Technical development is the controllable gastric balloon. However, this requires a small procedure in which the balloon introduced into the stomach is connected to a thin catheter which leads to an under-skin reservoir via which the filling volume of the balloon can be varied by injection. These balloons only make sense if the balloon treatment is to be carried out for longer than 6 months.
Weight reduction with the help of a gastric balloon thus requires a high level of motivation of the person concerned, who has best informed himself in advance about professionally guided weight loss programs. In the case of extreme overweight, it may be sensible to initiate a significant weight reduction before a planned bariatric operation with the help of a gastric balloon, so that the risk of intraoperative and postoperative complications can be reduced.
Side effects and complications of gastric balloon
The special advantage of the gastric balloon compared to overweight surgery lies in the simple and always reversible technique that can be performed on an outpatient basis without anesthesia. But even though balloon in the stomach is gentle for weight loss methods, problems can occur.

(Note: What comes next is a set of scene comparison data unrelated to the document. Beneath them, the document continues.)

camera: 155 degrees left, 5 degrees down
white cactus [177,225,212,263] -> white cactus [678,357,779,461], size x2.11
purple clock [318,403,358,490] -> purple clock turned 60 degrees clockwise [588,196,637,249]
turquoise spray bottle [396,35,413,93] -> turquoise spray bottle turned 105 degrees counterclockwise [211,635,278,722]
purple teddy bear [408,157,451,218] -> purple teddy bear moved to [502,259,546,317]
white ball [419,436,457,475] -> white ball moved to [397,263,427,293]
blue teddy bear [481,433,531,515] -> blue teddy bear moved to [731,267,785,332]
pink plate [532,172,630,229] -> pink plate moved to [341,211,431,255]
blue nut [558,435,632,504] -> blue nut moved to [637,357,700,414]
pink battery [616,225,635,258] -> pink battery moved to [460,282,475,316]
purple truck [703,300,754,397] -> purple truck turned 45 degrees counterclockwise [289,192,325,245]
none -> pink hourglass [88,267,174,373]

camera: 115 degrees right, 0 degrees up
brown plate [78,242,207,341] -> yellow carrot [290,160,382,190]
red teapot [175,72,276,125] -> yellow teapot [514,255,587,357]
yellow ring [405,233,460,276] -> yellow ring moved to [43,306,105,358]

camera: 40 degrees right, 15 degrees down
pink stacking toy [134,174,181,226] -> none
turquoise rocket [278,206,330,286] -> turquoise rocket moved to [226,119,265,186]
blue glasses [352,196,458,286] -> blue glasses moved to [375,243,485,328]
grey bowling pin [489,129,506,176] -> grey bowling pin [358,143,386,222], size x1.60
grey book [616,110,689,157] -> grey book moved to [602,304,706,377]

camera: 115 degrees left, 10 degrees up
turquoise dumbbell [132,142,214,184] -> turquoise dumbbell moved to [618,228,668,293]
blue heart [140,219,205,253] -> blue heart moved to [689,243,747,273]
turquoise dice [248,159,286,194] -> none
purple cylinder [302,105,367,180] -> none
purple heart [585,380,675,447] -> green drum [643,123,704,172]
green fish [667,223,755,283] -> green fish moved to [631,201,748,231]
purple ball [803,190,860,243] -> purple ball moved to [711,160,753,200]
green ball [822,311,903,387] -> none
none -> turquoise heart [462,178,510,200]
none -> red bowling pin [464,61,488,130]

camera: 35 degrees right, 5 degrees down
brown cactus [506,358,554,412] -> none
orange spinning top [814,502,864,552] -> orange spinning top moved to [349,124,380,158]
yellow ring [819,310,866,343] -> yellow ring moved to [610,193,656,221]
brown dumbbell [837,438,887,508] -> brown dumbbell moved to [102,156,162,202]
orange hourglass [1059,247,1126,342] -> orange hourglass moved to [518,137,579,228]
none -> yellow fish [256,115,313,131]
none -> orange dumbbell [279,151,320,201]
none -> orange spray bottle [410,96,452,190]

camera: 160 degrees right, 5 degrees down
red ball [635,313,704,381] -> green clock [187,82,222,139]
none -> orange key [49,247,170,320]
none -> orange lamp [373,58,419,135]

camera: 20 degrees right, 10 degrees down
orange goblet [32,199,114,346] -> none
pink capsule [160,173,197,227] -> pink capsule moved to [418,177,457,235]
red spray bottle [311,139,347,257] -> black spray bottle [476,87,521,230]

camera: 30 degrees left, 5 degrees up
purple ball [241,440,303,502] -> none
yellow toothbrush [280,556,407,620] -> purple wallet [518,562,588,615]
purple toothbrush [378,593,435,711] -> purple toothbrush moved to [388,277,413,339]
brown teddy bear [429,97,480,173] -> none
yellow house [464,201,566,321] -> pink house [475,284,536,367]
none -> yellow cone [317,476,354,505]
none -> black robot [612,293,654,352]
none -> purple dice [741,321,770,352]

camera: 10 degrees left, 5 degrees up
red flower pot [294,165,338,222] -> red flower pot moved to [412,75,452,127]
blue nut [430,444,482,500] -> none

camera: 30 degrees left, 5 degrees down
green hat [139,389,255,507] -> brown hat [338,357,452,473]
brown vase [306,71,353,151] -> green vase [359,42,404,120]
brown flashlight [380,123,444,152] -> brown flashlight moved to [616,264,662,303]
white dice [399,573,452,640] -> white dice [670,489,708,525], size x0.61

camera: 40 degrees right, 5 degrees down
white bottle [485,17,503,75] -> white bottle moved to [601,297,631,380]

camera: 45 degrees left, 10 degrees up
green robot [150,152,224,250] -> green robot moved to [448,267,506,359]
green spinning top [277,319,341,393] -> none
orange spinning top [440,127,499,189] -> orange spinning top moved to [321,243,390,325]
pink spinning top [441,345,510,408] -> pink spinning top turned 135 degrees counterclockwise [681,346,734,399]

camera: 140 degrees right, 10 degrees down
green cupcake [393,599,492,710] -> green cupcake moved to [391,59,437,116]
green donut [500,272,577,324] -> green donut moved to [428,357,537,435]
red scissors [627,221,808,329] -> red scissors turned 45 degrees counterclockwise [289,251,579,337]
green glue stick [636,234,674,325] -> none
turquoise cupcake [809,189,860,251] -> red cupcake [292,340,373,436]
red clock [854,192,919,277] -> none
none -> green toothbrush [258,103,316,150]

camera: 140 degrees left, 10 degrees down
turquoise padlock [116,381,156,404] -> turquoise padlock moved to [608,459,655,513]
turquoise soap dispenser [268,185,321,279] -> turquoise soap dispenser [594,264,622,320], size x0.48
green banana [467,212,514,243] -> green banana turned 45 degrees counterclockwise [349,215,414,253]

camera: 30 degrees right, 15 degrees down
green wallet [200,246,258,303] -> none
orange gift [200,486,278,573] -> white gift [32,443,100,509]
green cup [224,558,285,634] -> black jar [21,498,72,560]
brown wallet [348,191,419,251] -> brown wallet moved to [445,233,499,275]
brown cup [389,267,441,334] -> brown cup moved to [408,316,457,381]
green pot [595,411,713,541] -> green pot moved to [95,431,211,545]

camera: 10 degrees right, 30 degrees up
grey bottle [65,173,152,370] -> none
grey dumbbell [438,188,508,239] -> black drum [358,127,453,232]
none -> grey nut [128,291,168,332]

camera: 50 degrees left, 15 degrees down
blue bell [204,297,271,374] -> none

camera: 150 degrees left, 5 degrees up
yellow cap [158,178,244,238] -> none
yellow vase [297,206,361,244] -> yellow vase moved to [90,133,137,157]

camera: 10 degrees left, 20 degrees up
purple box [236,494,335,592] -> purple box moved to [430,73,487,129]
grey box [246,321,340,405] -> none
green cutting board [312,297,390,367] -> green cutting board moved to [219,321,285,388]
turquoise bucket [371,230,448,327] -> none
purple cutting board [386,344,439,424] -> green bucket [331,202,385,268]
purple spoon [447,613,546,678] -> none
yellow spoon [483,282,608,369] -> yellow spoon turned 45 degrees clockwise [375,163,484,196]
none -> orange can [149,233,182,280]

In the first days after a balloon implantation nausea and vomiting, occasionally stomach cramps are possible. If nausea gets worse, it is sometimes necessary to intervene with medication in order to quench nausea and to compensate for the fluid loss caused by the vomiting. A gastric balloon can cause stomach ulcers, which can lead to threatening bleeding or perforation. For prophylaxis is therefore often prescribed an oral gastric protective agent that the patient must take regularly. In rare cases, the colonization of saline in the balloon with bacteria has been observed. If the saline solution in the stomach and intestine empties, feverish diarrhea can be the result. In theory, injury to the esophagus may occur during implantation or removal of a gastric balloon.
The acidic gastric contents may over time attack the silicone-containing material of the balloon such that the saline solution empties into the stomach through a leak in the balloon wall. It may well happen that the emptied balloon migrates towards the intestine and is excreted in the best case by natural means. When walking through the intestine, it can also get stuck and trigger a bowel obstruction, which then has to be repaired surgically. Since the evacuation of the balloon, deflation, almost always goes unnoticed, the saline solution is often added a dye that is excreted through the kidneys. If the patient notices a discoloration of his urine, this is an alarm signal and a prompt medical presentation is advisable. In order to avoid such complications, the removal of the gastric balloon after 6 months is recommended. If a longer balloon treatment is planned, the balloon must be replaced every 6 months for a new one.